- [Work request] Reproduce the text of the records word for word, starting at the line that contains "convient, vous pouvez" and stopping after the line that contains "El cantante FI". Omit the pictures from your answer.

- [Source records]
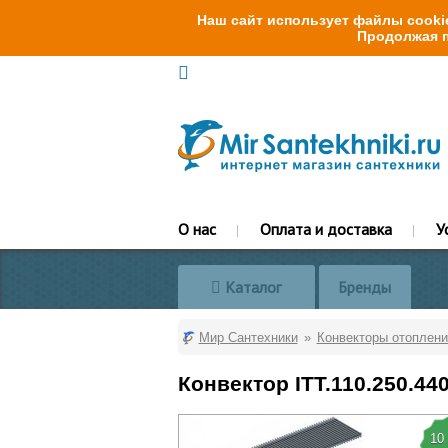
Наш сайт использует файлы cookie
Продолжая п
О нас
Оплата и доставка
У
Каталог
Бренды
Мир Сантехники
Конвекторы отоплени
Конвектор ITT.110.250.44
10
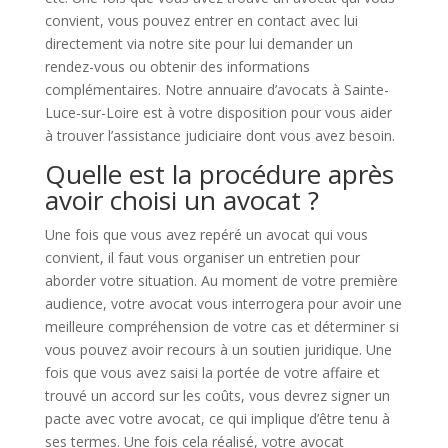
convient, vous pouvez entrer en contact avec lui
directement via notre site pour lui demander un
rendez-vous ou obtenir des informations
complémentaires. Notre annuaire d’avocats à Sainte-
Luce-sur-Loire est à votre disposition pour vous aider
à trouver l’assistance judiciaire dont vous avez besoin.
Quelle est la procédure après
avoir choisi un avocat ?
Une fois que vous avez repéré un avocat qui vous
convient, il faut vous organiser un entretien pour
aborder votre situation. Au moment de votre première
audience, votre avocat vous interrogera pour avoir une
meilleure compréhension de votre cas et déterminer si
vous pouvez avoir recours à un soutien juridique. Une
fois que vous avez saisi la portée de votre affaire et
trouvé un accord sur les coûts, vous devrez signer un
pacte avec votre avocat, ce qui implique d’être tenu à
ses termes. Une fois cela réalisé, votre avocat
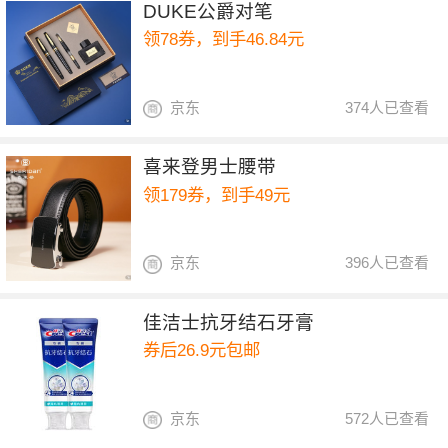
DUKE公爵对笔
领78券，到手46.84元
京东
374人已查看
喜来登男士腰带
领179券，到手49元
京东
396人已查看
佳洁士抗牙结石牙膏
券后26.9元包邮
京东
572人已查看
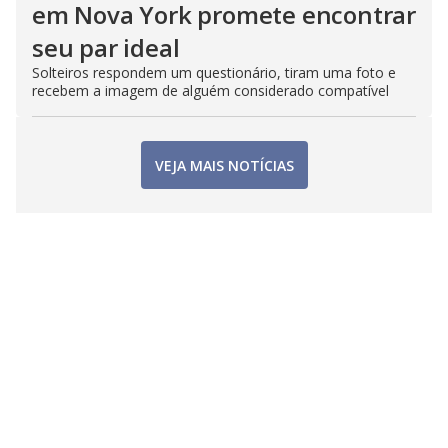
em Nova York promete encontrar
seu par ideal
Solteiros respondem um questionário, tiram uma foto e
recebem a imagem de alguém considerado compatível
VEJA MAIS NOTÍCIAS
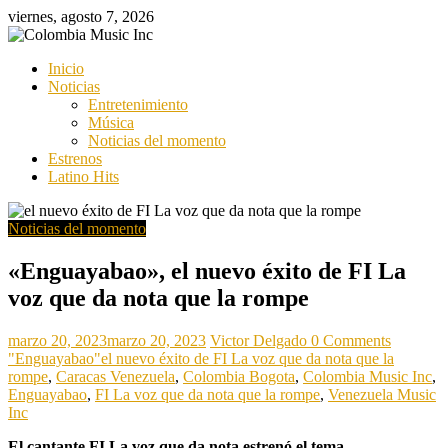
Saltar
viernes, agosto 7, 2026
al
contenido
Colombia
Inicio
Music
Noticias
Inc
Entretenimiento
Música
Colombia
Noticias del momento
Music
Estrenos
Inc
Latino Hits
Noticias del momento
«Enguayabao», el nuevo éxito de FI La
voz que da nota que la rompe
marzo 20, 2023
marzo 20, 2023
Victor Delgado
0 Comments
"Enguayabao"el nuevo éxito de FI La voz que da nota que la
rompe
,
Caracas Venezuela
,
Colombia Bogota
,
Colombia Music Inc
,
Enguayabao
,
FI La voz que da nota que la rompe
,
Venezuela Music
Inc
El cantante FI La voz que da nota estrenó el tema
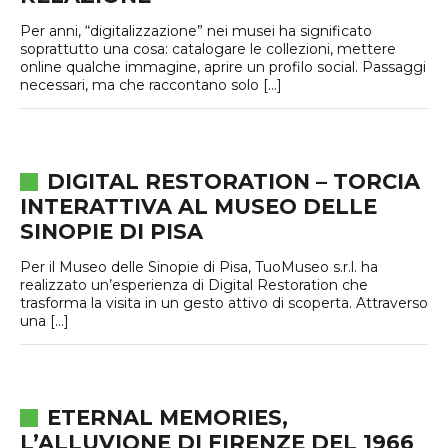
Per anni, “digitalizzazione” nei musei ha significato
soprattutto una cosa: catalogare le collezioni, mettere
online qualche immagine, aprire un profilo social. Passaggi
necessari, ma che raccontano solo […]
DIGITAL RESTORATION – TORCIA
INTERATTIVA AL MUSEO DELLE
SINOPIE DI PISA
Per il Museo delle Sinopie di Pisa, TuoMuseo s.r.l. ha
realizzato un’esperienza di Digital Restoration che
trasforma la visita in un gesto attivo di scoperta. Attraverso
una […]
ETERNAL MEMORIES,
L’ALLUVIONE DI FIRENZE DEL 1966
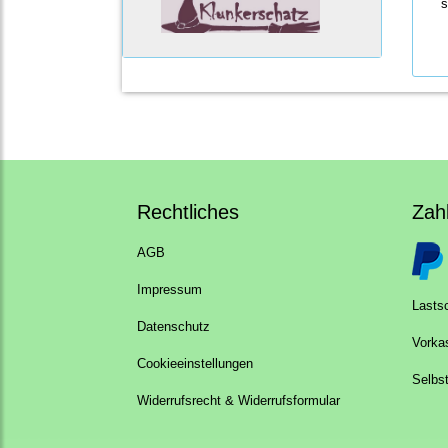
s
Rechtliches
Zah
AGB
Impressum
Lastsc
Datenschutz
Vorka
Cookieeinstellungen
Selbs
Widerrufsrecht & Widerrufsformular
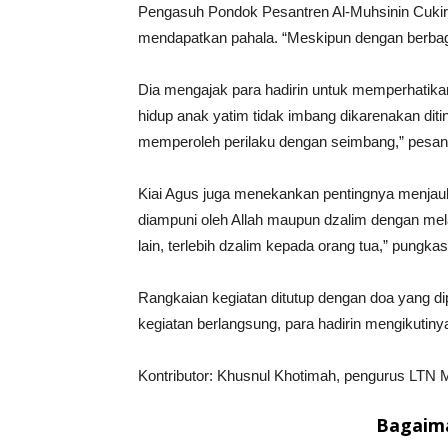
Pengasuh Pondok Pesantren Al-Muhsinin Cuki
mendapatkan pahala. “Meskipun dengan berbagai
Dia mengajak para hadirin untuk memperhatikan
hidup anak yatim tidak imbang dikarenakan diti
memperoleh perilaku dengan seimbang,” pesan
Kiai Agus juga menekankan pentingnya menjauhi
diampuni oleh Allah maupun dzalim dengan mela
lain, terlebih dzalim kepada orang tua,” pungka
Rangkaian kegiatan ditutup dengan doa yang
kegiatan berlangsung, para hadirin mengikutinya
Kontributor: Khusnul Khotimah, pengurus L
Bagaima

- [Solved problem]
convient, vous pouvez entrer en contact avec lui
directement via notre site pour lui demander un
rendez-vous ou obtenir des informations
complémentaires. Notre annuaire d’avocats à Sainte-
Luce-sur-Loire est à votre disposition pour vous aider
à trouver l’assistance judiciaire dont vous avez besoin.
Quelle est la procédure après
avoir choisi un avocat ?
Une fois que vous avez repéré un avocat qui vous
convient, il faut vous organiser un entretien pour
aborder votre situation. Au moment de votre première
audience, votre avocat vous interrogera pour avoir une
meilleure compréhension de votre cas et déterminer si
vous pouvez avoir recours à un soutien juridique. Une
fois que vous avez saisi la portée de votre affaire et
trouvé un accord sur les coûts, vous devrez signer un
pacte avec votre avocat, ce qui implique d’être tenu à
ses termes. Une fois cela réalisé, votre avocat
DUKE公爵对笔
领78券，到手46.84元
京东
374人已查看
喜来登男士腰带
领179券，到手49元
京东
396人已查看
佳洁士抗牙结石牙膏
券后26.9元包邮
京东
572人已查看
em Nova York promete encontrar
seu par ideal
Solteiros respondem um questionário, tiram uma foto e
recebem a imagem de alguém considerado compatível
VEJA MAIS NOTÍCIAS
Saltar
viernes, agosto 7, 2026
al
contenido
Colombia
Inicio
Music
Noticias
Inc
Entretenimiento
Música
Colombia
Noticias del momento
Music
Estrenos
Inc
Latino Hits
Noticias del momento
«Enguayabao», el nuevo éxito de FI La
voz que da nota que la rompe
marzo 20, 2023
marzo 20, 2023
Victor Delgado
0 Comments
"Enguayabao"el nuevo éxito de FI La voz que da nota que la
rompe
,
Caracas Venezuela
,
Colombia Bogota
,
Colombia Music Inc
,
Enguayabao
,
FI La voz que da nota que la rompe
,
Venezuela Music
Inc
El cantante FI La voz que da nota estrenó el tema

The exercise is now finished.